I am a reserved and private person by nature so perhaps my journals are a way to let it out. But I am always amazed at how much people will share with others. Even in the posts on this group among a group of relative strangers, we have little hesitation to talk about our health, our relationships, our fears and anxieties. This is a group in which we have all been granted (albeit loosely) a membership so perhaps that’s why we feel we have this freedom. Still, I feel the same sense of connection with the people with whom I share my journals. Granted, that membership now extends pretty broadly because my journals have been published, but I still assume a certain kinship among the people who bother to read it, a kinship of the soul.

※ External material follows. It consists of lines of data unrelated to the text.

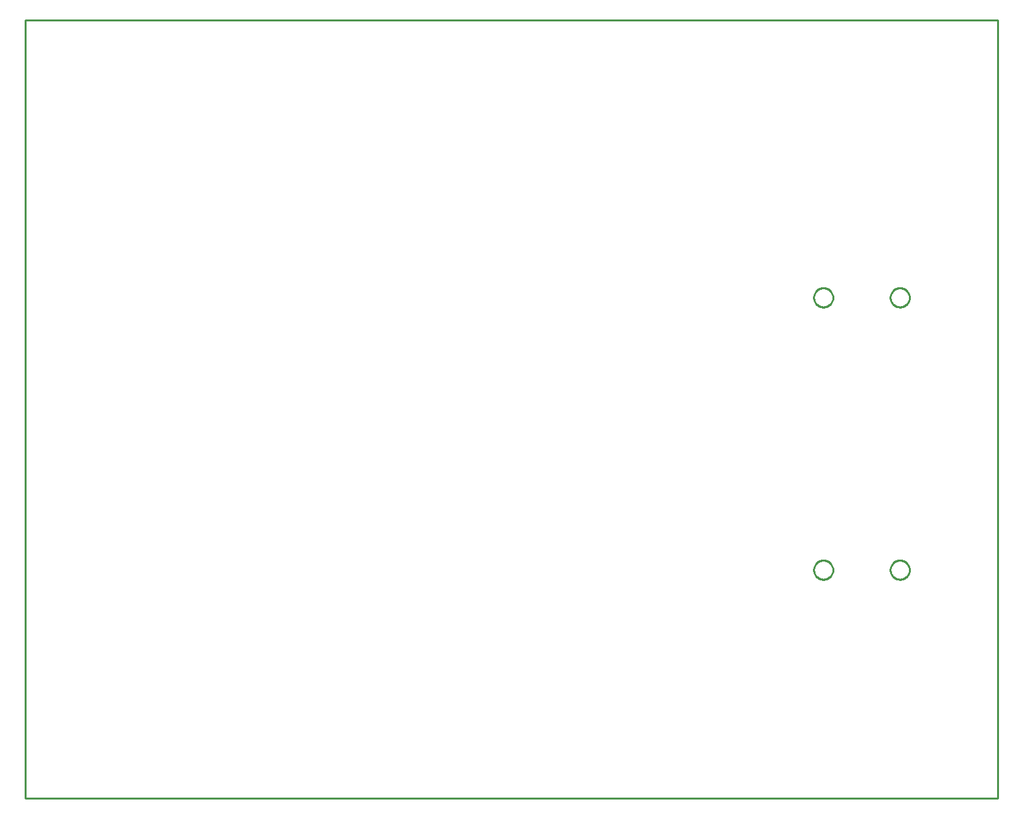
<source format=gbr>
G04 EAGLE Gerber RS-274X export*
G75*
%MOMM*%
%FSLAX34Y34*%
%LPD*%
%IN*%
%IPPOS*%
%AMOC8*
5,1,8,0,0,1.08239X$1,22.5*%
G01*
%ADD10C,0.254000*%


D10*
X0Y0D02*
X1270000Y0D01*
X1270000Y1016000D01*
X0Y1016000D01*
X0Y0D01*
X1054700Y653709D02*
X1054623Y652730D01*
X1054469Y651760D01*
X1054240Y650804D01*
X1053936Y649870D01*
X1053561Y648963D01*
X1053115Y648088D01*
X1052601Y647250D01*
X1052024Y646455D01*
X1051386Y645708D01*
X1050692Y645014D01*
X1049945Y644376D01*
X1049150Y643799D01*
X1048312Y643285D01*
X1047437Y642839D01*
X1046530Y642464D01*
X1045596Y642160D01*
X1044641Y641931D01*
X1043670Y641777D01*
X1042691Y641700D01*
X1041709Y641700D01*
X1040730Y641777D01*
X1039760Y641931D01*
X1038804Y642160D01*
X1037870Y642464D01*
X1036963Y642839D01*
X1036088Y643285D01*
X1035250Y643799D01*
X1034455Y644376D01*
X1033708Y645014D01*
X1033014Y645708D01*
X1032376Y646455D01*
X1031799Y647250D01*
X1031285Y648088D01*
X1030839Y648963D01*
X1030464Y649870D01*
X1030160Y650804D01*
X1029931Y651760D01*
X1029777Y652730D01*
X1029700Y653709D01*
X1029700Y654691D01*
X1029777Y655670D01*
X1029931Y656641D01*
X1030160Y657596D01*
X1030464Y658530D01*
X1030839Y659437D01*
X1031285Y660312D01*
X1031799Y661150D01*
X1032376Y661945D01*
X1033014Y662692D01*
X1033708Y663386D01*
X1034455Y664024D01*
X1035250Y664601D01*
X1036088Y665115D01*
X1036963Y665561D01*
X1037870Y665936D01*
X1038804Y666240D01*
X1039760Y666469D01*
X1040730Y666623D01*
X1041709Y666700D01*
X1042691Y666700D01*
X1043670Y666623D01*
X1044641Y666469D01*
X1045596Y666240D01*
X1046530Y665936D01*
X1047437Y665561D01*
X1048312Y665115D01*
X1049150Y664601D01*
X1049945Y664024D01*
X1050692Y663386D01*
X1051386Y662692D01*
X1052024Y661945D01*
X1052601Y661150D01*
X1053115Y660312D01*
X1053561Y659437D01*
X1053936Y658530D01*
X1054240Y657596D01*
X1054469Y656641D01*
X1054623Y655670D01*
X1054700Y654691D01*
X1054700Y653709D01*
X1154700Y653709D02*
X1154623Y652730D01*
X1154469Y651760D01*
X1154240Y650804D01*
X1153936Y649870D01*
X1153561Y648963D01*
X1153115Y648088D01*
X1152601Y647250D01*
X1152024Y646455D01*
X1151386Y645708D01*
X1150692Y645014D01*
X1149945Y644376D01*
X1149150Y643799D01*
X1148312Y643285D01*
X1147437Y642839D01*
X1146530Y642464D01*
X1145596Y642160D01*
X1144641Y641931D01*
X1143670Y641777D01*
X1142691Y641700D01*
X1141709Y641700D01*
X1140730Y641777D01*
X1139760Y641931D01*
X1138804Y642160D01*
X1137870Y642464D01*
X1136963Y642839D01*
X1136088Y643285D01*
X1135250Y643799D01*
X1134455Y644376D01*
X1133708Y645014D01*
X1133014Y645708D01*
X1132376Y646455D01*
X1131799Y647250D01*
X1131285Y648088D01*
X1130839Y648963D01*
X1130464Y649870D01*
X1130160Y650804D01*
X1129931Y651760D01*
X1129777Y652730D01*
X1129700Y653709D01*
X1129700Y654691D01*
X1129777Y655670D01*
X1129931Y656641D01*
X1130160Y657596D01*
X1130464Y658530D01*
X1130839Y659437D01*
X1131285Y660312D01*
X1131799Y661150D01*
X1132376Y661945D01*
X1133014Y662692D01*
X1133708Y663386D01*
X1134455Y664024D01*
X1135250Y664601D01*
X1136088Y665115D01*
X1136963Y665561D01*
X1137870Y665936D01*
X1138804Y666240D01*
X1139760Y666469D01*
X1140730Y666623D01*
X1141709Y666700D01*
X1142691Y666700D01*
X1143670Y666623D01*
X1144641Y666469D01*
X1145596Y666240D01*
X1146530Y665936D01*
X1147437Y665561D01*
X1148312Y665115D01*
X1149150Y664601D01*
X1149945Y664024D01*
X1150692Y663386D01*
X1151386Y662692D01*
X1152024Y661945D01*
X1152601Y661150D01*
X1153115Y660312D01*
X1153561Y659437D01*
X1153936Y658530D01*
X1154240Y657596D01*
X1154469Y656641D01*
X1154623Y655670D01*
X1154700Y654691D01*
X1154700Y653709D01*
X1054700Y298109D02*
X1054623Y297130D01*
X1054469Y296160D01*
X1054240Y295204D01*
X1053936Y294270D01*
X1053561Y293363D01*
X1053115Y292488D01*
X1052601Y291650D01*
X1052024Y290855D01*
X1051386Y290108D01*
X1050692Y289414D01*
X1049945Y288776D01*
X1049150Y288199D01*
X1048312Y287685D01*
X1047437Y287239D01*
X1046530Y286864D01*
X1045596Y286560D01*
X1044641Y286331D01*
X1043670Y286177D01*
X1042691Y286100D01*
X1041709Y286100D01*
X1040730Y286177D01*
X1039760Y286331D01*
X1038804Y286560D01*
X1037870Y286864D01*
X1036963Y287239D01*
X1036088Y287685D01*
X1035250Y288199D01*
X1034455Y288776D01*
X1033708Y289414D01*
X1033014Y290108D01*
X1032376Y290855D01*
X1031799Y291650D01*
X1031285Y292488D01*
X1030839Y293363D01*
X1030464Y294270D01*
X1030160Y295204D01*
X1029931Y296160D01*
X1029777Y297130D01*
X1029700Y298109D01*
X1029700Y299091D01*
X1029777Y300070D01*
X1029931Y301041D01*
X1030160Y301996D01*
X1030464Y302930D01*
X1030839Y303837D01*
X1031285Y304712D01*
X1031799Y305550D01*
X1032376Y306345D01*
X1033014Y307092D01*
X1033708Y307786D01*
X1034455Y308424D01*
X1035250Y309001D01*
X1036088Y309515D01*
X1036963Y309961D01*
X1037870Y310336D01*
X1038804Y310640D01*
X1039760Y310869D01*
X1040730Y311023D01*
X1041709Y311100D01*
X1042691Y311100D01*
X1043670Y311023D01*
X1044641Y310869D01*
X1045596Y310640D01*
X1046530Y310336D01*
X1047437Y309961D01*
X1048312Y309515D01*
X1049150Y309001D01*
X1049945Y308424D01*
X1050692Y307786D01*
X1051386Y307092D01*
X1052024Y306345D01*
X1052601Y305550D01*
X1053115Y304712D01*
X1053561Y303837D01*
X1053936Y302930D01*
X1054240Y301996D01*
X1054469Y301041D01*
X1054623Y300070D01*
X1054700Y299091D01*
X1054700Y298109D01*
X1154700Y298109D02*
X1154623Y297130D01*
X1154469Y296160D01*
X1154240Y295204D01*
X1153936Y294270D01*
X1153561Y293363D01*
X1153115Y292488D01*
X1152601Y291650D01*
X1152024Y290855D01*
X1151386Y290108D01*
X1150692Y289414D01*
X1149945Y288776D01*
X1149150Y288199D01*
X1148312Y287685D01*
X1147437Y287239D01*
X1146530Y286864D01*
X1145596Y286560D01*
X1144641Y286331D01*
X1143670Y286177D01*
X1142691Y286100D01*
X1141709Y286100D01*
X1140730Y286177D01*
X1139760Y286331D01*
X1138804Y286560D01*
X1137870Y286864D01*
X1136963Y287239D01*
X1136088Y287685D01*
X1135250Y288199D01*
X1134455Y288776D01*
X1133708Y289414D01*
X1133014Y290108D01*
X1132376Y290855D01*
X1131799Y291650D01*
X1131285Y292488D01*
X1130839Y293363D01*
X1130464Y294270D01*
X1130160Y295204D01*
X1129931Y296160D01*
X1129777Y297130D01*
X1129700Y298109D01*
X1129700Y299091D01*
X1129777Y300070D01*
X1129931Y301041D01*
X1130160Y301996D01*
X1130464Y302930D01*
X1130839Y303837D01*
X1131285Y304712D01*
X1131799Y305550D01*
X1132376Y306345D01*
X1133014Y307092D01*
X1133708Y307786D01*
X1134455Y308424D01*
X1135250Y309001D01*
X1136088Y309515D01*
X1136963Y309961D01*
X1137870Y310336D01*
X1138804Y310640D01*
X1139760Y310869D01*
X1140730Y311023D01*
X1141709Y311100D01*
X1142691Y311100D01*
X1143670Y311023D01*
X1144641Y310869D01*
X1145596Y310640D01*
X1146530Y310336D01*
X1147437Y309961D01*
X1148312Y309515D01*
X1149150Y309001D01*
X1149945Y308424D01*
X1150692Y307786D01*
X1151386Y307092D01*
X1152024Y306345D01*
X1152601Y305550D01*
X1153115Y304712D01*
X1153561Y303837D01*
X1153936Y302930D01*
X1154240Y301996D01*
X1154469Y301041D01*
X1154623Y300070D01*
X1154700Y299091D01*
X1154700Y298109D01*
M02*

</source>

As to embarrassment at my experimentations —I’d rather not share lame drawings, failed experiments and inattention but that doesn’t prevent me from sharing my unedited pages. I find that by having a sense that what I am making will be seen by someone, sometime, I am actually driven to take more care with what I am doing, to polish my words and drawings and make sure my observations ring true. As to really experimental things, pen wipes, color combinations, etc. well, I usually do those on a piece of scrap paper and chuck em out. They would be meaningless to me in a few hours anyway. The one really solid reason to not share your journal is because, frankly, most people don’t care. They’re not interested in what you had for breakfast, whether it’s raining, how the cat is, whether your hair’s turning gray. Most people are interested only in themselves. Even if you cram your book with intimate revelations, chances are most readers will flip through, say, “Very nice” and hand it back to you, None of us is that important! But I find sharing is an enriching experience. It connects me to others and makes me see how universal my concerns and experiences are. It drives me to make my pages less sloppy, my writing more terse. It is a gift of myself which often leads to wonderful conversations and gifts of all sorts on return.
Diaries with locks on them are things of girlhood. Open your life, I say. Be brave and share yourself.